Who doesn't like a good stew recipe? Stew is like the marriage of a casserole and a soup. It's hearty, filling, and always makes the house smell great. The AIP stew recipe I have for you today is great because of its versatility.
You can actually use any meat you'd like. In this one, I've made a healthy lamb stew. But if you don't have lamb or prefer to use something like beef for your AIP stew, go ahead and switch it out. This recipe for lamb chop stew could easily be an AIP beef stew, too.
Here's what you'll need to make this AIP stew recipe:
I've used fresh herbs in this recipe, because I feel like it gives this healthy lamb stew a great taste. But if you don't have those handy, you can always give it a try with the dried versions. Feel free to tailor that to your preferences if you'd like to leave something out, or switch one herb for another.
I'm always looking for ways to up the nutrient density in the foods I eat. The add-ins I've chosen to complement this lamb stew with rosemary include spinach, green beans, and marjoram. A lot of people eating strict AIP will want to omit the green beans. If you choose to add spinach, you can use fresh or frozen. You could probably use about an entire bag of the fresh stuff, because it wilts down to practically nothing.
And if you use frozen, they come in handy little cubes, so you can just toss a few into the stew, stir it around, and see if you want to add more in. I love the idea of using these frozen spinach cubes for smoothies, too. It'll keep it super cold without watering down the smoothie like too much ice would.
Absolutely. A classic beef stew is always something to look forward to making. Put a healthy twist on it by making this an AIP beef stew. This healthy lamb stew could easily be a healthy beef stew.
Yes! You can definitely combine different meats. It will give your stew a depth of flavors and textures to enjoy. And if you want my best tips on the type of meat I buy (not just for stew, but anytime I'm at the grocery store), I have a video on my YouTube channel about that.
This AIP stew is nightshade-free. If you're sensitive to nightshades or eating AIP-compliant, you can still make this without worrying about its effects on your stomach.
Bone broth tastes a lot like traditional soup broths. But it's even better, because of the extra nutrients it contains. You can drink bone broth for leaky gut and other conditions that can benefit from its healing properties, or as a part of your everyday routines. I have plenty of students in my Cellular Health Accelerator program who drink a mug or two of beef broth daily. Sometimes, it even replaces their coffee habit that used to wreak havoc on their guy!

§ Data supplied:
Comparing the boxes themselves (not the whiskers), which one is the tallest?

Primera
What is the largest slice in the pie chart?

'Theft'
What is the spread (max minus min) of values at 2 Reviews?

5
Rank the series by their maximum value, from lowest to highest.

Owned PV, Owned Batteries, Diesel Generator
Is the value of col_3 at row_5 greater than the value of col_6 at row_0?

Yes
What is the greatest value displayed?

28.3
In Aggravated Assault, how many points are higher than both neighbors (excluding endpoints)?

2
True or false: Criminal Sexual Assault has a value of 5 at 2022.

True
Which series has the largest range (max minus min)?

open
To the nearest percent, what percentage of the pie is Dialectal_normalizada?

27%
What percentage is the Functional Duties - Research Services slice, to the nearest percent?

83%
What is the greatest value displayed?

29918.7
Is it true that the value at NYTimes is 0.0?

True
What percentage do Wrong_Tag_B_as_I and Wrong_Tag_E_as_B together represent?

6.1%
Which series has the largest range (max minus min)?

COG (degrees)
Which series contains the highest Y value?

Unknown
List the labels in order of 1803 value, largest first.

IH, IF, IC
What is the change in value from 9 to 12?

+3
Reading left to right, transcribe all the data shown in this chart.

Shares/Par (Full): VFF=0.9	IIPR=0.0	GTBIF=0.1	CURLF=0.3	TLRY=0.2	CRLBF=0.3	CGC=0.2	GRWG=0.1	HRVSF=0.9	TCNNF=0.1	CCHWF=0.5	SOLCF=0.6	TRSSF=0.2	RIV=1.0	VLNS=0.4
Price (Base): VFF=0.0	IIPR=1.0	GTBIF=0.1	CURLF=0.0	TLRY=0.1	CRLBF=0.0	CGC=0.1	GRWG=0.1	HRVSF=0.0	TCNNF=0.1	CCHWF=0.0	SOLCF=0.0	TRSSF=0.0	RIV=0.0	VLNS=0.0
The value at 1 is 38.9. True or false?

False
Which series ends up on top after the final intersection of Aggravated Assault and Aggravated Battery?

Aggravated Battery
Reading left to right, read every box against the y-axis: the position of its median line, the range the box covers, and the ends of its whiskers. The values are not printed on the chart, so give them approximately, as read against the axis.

§ Task directions: In the stew recipe text, which add-ins were chosen to go with the lamb stew? The entries are separate from the stew recipe text and have no connection to it.

§ Solution to this problem: Spinach, green beans, and marjoram.